Copy the lines verbatim, from the first line up to and including the line containing "19 juin 2026".

[Opening DATA FOR PROCESSING section]

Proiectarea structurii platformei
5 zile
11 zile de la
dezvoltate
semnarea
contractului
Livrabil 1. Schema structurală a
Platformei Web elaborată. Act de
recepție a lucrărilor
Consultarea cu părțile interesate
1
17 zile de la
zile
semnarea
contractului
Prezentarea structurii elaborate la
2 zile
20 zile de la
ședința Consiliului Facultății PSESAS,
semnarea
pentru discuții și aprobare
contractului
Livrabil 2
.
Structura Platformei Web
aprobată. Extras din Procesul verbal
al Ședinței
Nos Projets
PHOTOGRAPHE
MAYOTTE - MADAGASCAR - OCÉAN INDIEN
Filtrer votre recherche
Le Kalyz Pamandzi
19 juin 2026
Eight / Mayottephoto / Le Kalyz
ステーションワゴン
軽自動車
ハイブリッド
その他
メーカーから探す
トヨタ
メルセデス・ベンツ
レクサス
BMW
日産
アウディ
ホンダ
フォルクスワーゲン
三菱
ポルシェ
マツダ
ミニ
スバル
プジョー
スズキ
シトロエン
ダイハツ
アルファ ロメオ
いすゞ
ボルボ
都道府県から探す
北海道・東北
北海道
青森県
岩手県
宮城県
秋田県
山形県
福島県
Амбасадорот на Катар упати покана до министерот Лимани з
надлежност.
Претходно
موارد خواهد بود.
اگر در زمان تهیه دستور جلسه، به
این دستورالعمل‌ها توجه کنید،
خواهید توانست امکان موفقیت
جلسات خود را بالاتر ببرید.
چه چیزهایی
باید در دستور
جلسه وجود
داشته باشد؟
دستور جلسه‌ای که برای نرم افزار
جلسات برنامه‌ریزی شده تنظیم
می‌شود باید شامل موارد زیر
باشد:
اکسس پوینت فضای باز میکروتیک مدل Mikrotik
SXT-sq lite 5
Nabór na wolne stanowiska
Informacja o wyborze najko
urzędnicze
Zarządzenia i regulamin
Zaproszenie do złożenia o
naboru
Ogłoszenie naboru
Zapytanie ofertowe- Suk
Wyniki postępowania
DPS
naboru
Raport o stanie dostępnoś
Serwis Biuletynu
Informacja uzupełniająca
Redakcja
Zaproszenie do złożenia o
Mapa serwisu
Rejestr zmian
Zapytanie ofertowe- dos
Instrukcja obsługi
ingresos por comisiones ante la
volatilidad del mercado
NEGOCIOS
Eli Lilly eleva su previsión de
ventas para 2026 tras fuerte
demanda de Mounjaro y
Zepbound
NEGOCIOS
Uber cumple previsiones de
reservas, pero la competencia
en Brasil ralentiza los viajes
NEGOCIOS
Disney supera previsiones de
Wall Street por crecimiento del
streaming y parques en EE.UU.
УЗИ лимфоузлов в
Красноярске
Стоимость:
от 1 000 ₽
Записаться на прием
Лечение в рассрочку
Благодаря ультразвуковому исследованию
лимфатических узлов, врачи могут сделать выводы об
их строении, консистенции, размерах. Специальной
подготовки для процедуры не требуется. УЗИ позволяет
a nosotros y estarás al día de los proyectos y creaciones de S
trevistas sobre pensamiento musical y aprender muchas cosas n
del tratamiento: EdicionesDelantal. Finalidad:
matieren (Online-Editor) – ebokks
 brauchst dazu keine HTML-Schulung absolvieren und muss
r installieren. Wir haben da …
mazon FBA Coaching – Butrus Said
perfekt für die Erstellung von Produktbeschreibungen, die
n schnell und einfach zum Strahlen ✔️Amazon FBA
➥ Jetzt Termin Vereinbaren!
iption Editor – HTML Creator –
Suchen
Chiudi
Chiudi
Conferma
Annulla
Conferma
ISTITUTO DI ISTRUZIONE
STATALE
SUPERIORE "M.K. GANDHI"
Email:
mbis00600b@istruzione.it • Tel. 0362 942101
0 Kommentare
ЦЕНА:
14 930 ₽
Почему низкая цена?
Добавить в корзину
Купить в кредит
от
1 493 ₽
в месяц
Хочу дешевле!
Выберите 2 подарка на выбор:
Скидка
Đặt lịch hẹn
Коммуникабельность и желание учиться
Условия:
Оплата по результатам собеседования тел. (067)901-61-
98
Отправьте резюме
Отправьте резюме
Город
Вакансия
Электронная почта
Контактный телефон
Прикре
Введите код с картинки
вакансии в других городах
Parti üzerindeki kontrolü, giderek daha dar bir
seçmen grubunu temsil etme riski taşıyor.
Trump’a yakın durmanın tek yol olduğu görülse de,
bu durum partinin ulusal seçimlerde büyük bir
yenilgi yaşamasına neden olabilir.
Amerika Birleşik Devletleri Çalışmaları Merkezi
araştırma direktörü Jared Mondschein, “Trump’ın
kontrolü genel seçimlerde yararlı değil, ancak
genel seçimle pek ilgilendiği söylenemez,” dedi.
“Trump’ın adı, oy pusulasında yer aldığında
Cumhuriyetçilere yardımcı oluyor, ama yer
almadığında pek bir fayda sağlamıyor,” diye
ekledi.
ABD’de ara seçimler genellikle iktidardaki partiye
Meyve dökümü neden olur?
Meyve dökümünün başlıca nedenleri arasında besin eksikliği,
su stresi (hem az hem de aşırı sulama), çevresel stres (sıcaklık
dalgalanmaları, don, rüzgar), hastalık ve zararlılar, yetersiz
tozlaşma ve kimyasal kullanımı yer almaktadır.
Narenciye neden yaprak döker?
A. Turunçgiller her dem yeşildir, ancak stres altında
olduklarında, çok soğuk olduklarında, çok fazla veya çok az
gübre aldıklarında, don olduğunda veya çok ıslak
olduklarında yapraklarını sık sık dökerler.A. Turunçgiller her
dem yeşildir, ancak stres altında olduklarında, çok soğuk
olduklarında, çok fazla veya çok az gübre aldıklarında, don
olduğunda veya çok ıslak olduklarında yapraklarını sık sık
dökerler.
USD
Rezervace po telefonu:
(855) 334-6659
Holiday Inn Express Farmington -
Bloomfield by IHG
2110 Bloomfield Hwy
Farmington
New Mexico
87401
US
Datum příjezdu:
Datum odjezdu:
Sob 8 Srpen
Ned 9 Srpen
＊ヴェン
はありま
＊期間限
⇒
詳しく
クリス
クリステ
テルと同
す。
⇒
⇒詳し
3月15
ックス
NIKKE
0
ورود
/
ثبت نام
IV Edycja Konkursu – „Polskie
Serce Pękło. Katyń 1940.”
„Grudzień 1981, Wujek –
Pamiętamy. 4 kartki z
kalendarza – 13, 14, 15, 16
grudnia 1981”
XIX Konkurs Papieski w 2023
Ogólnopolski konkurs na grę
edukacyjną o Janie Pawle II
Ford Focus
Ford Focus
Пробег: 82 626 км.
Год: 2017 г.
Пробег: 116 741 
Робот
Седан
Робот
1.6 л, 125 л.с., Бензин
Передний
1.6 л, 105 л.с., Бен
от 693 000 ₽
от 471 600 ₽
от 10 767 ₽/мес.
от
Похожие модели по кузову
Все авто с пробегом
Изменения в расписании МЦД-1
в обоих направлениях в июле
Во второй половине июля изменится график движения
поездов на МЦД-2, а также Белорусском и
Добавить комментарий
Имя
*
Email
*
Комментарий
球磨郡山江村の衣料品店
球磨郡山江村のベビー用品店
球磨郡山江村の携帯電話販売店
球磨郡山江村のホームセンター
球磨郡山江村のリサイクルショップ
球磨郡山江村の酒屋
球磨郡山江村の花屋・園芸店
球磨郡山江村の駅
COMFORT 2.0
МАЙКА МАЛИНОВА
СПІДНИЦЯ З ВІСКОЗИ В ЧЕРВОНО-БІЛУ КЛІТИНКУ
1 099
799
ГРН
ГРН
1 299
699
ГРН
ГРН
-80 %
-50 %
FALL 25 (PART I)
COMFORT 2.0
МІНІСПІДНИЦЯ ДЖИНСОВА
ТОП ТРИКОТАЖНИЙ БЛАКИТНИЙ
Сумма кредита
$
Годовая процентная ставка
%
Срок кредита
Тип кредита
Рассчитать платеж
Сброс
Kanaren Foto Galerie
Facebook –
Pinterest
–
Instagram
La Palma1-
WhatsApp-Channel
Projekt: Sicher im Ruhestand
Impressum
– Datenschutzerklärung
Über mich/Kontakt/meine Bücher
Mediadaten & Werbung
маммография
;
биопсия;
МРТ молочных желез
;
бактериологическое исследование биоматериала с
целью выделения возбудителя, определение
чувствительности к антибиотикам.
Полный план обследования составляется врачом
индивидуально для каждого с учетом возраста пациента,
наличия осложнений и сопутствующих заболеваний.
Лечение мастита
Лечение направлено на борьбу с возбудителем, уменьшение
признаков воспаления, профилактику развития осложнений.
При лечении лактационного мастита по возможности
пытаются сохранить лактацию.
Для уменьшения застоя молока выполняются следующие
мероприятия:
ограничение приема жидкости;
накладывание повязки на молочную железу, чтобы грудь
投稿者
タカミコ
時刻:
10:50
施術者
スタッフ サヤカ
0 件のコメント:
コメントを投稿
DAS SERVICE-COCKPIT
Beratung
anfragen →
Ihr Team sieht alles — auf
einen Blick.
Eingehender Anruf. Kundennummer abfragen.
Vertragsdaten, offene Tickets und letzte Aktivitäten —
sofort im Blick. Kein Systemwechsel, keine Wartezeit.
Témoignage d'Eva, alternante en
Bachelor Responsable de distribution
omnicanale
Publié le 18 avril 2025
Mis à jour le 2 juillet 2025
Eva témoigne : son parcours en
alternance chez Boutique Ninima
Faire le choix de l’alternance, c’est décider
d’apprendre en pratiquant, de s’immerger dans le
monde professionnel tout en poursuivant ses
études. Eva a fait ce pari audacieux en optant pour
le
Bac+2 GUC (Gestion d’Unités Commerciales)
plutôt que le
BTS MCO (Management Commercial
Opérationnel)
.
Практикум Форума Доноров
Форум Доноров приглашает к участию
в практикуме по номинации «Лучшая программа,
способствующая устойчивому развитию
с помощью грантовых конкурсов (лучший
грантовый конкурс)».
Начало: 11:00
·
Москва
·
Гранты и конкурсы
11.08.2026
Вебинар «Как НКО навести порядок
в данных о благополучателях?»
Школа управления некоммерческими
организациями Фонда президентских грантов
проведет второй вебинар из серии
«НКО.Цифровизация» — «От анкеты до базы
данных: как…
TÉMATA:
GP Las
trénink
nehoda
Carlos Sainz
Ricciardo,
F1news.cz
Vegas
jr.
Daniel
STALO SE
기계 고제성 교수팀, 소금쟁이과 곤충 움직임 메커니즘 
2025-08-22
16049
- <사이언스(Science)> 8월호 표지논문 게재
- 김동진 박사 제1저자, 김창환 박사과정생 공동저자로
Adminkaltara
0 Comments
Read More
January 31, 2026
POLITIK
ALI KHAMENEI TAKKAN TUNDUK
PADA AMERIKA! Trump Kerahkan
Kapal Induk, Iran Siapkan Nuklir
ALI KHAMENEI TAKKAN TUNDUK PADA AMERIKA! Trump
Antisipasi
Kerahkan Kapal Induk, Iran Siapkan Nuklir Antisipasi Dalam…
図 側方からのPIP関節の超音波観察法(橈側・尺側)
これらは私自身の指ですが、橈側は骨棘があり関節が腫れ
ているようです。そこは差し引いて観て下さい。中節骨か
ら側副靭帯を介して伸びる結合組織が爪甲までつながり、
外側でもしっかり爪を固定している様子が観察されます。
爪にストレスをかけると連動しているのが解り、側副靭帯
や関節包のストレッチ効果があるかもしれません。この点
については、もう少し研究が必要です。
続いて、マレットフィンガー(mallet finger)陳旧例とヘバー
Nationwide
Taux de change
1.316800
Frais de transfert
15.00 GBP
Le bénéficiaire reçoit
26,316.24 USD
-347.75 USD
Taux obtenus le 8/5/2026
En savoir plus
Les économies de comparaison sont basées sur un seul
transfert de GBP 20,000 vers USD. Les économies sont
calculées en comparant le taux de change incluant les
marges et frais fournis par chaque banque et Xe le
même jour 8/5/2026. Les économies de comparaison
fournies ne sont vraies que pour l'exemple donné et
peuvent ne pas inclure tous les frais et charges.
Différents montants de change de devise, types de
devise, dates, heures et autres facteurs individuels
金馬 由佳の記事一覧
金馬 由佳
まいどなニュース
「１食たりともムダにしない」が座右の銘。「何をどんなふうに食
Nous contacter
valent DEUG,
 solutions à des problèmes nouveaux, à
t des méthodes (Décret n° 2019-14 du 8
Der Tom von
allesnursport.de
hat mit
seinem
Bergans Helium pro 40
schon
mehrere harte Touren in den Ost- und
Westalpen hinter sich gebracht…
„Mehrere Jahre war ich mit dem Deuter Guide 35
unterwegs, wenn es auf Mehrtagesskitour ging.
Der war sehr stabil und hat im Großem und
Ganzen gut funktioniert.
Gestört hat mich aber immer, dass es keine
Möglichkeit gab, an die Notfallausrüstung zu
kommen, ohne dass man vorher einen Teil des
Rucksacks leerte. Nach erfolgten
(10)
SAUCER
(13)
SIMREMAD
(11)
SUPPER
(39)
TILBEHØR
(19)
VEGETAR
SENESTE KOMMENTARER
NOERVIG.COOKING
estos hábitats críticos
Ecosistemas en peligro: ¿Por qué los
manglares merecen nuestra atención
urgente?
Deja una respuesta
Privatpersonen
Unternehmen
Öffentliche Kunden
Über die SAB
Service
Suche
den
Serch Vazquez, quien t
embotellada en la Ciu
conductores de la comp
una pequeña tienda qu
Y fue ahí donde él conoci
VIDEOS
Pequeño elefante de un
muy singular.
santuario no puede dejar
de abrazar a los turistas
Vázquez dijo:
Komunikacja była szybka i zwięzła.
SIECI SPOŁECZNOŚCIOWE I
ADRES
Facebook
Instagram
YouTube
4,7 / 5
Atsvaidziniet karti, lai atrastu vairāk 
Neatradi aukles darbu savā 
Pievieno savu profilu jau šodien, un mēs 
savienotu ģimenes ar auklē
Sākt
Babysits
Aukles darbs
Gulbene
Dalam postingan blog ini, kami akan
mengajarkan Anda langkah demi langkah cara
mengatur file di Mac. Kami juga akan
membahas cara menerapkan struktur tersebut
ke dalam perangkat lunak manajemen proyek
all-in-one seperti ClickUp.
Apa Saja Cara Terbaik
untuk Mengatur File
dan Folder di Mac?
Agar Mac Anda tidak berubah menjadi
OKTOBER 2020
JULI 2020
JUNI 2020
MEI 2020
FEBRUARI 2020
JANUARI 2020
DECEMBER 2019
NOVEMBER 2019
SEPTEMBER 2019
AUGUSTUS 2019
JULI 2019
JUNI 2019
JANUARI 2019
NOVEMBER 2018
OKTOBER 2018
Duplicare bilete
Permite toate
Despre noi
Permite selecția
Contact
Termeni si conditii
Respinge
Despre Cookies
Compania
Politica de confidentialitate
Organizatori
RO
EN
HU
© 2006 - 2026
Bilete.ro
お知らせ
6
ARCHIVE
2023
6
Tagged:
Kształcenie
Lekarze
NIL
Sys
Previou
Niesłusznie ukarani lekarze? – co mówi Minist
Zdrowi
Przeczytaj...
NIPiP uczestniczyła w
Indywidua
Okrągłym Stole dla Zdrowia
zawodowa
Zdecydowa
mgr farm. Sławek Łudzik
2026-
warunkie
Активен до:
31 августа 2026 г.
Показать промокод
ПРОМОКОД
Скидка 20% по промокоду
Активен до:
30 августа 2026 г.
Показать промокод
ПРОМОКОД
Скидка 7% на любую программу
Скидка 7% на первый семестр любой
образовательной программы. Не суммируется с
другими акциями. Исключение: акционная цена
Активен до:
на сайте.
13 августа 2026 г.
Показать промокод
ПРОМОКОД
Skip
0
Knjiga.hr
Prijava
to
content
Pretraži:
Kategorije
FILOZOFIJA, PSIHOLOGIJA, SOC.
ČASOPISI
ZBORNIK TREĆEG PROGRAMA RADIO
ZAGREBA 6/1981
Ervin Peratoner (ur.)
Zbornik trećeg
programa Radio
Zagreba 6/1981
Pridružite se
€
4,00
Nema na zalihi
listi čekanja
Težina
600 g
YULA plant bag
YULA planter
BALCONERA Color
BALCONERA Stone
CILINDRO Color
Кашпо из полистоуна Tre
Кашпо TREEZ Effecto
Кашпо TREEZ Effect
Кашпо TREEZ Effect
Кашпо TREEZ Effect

[Closing DATA FOR PROCESSING section]

• [ANSWER FOR THIS EXERCISE]
Proiectarea structurii platformei
5 zile
11 zile de la
dezvoltate
semnarea
contractului
Livrabil 1. Schema structurală a
Platformei Web elaborată. Act de
recepție a lucrărilor
Consultarea cu părțile interesate
1
17 zile de la
zile
semnarea
contractului
Prezentarea structurii elaborate la
2 zile
20 zile de la
ședința Consiliului Facultății PSESAS,
semnarea
pentru discuții și aprobare
contractului
Livrabil 2
.
Structura Platformei Web
aprobată. Extras din Procesul verbal
al Ședinței
Nos Projets
PHOTOGRAPHE
MAYOTTE - MADAGASCAR - OCÉAN INDIEN
Filtrer votre recherche
Le Kalyz Pamandzi
19 juin 2026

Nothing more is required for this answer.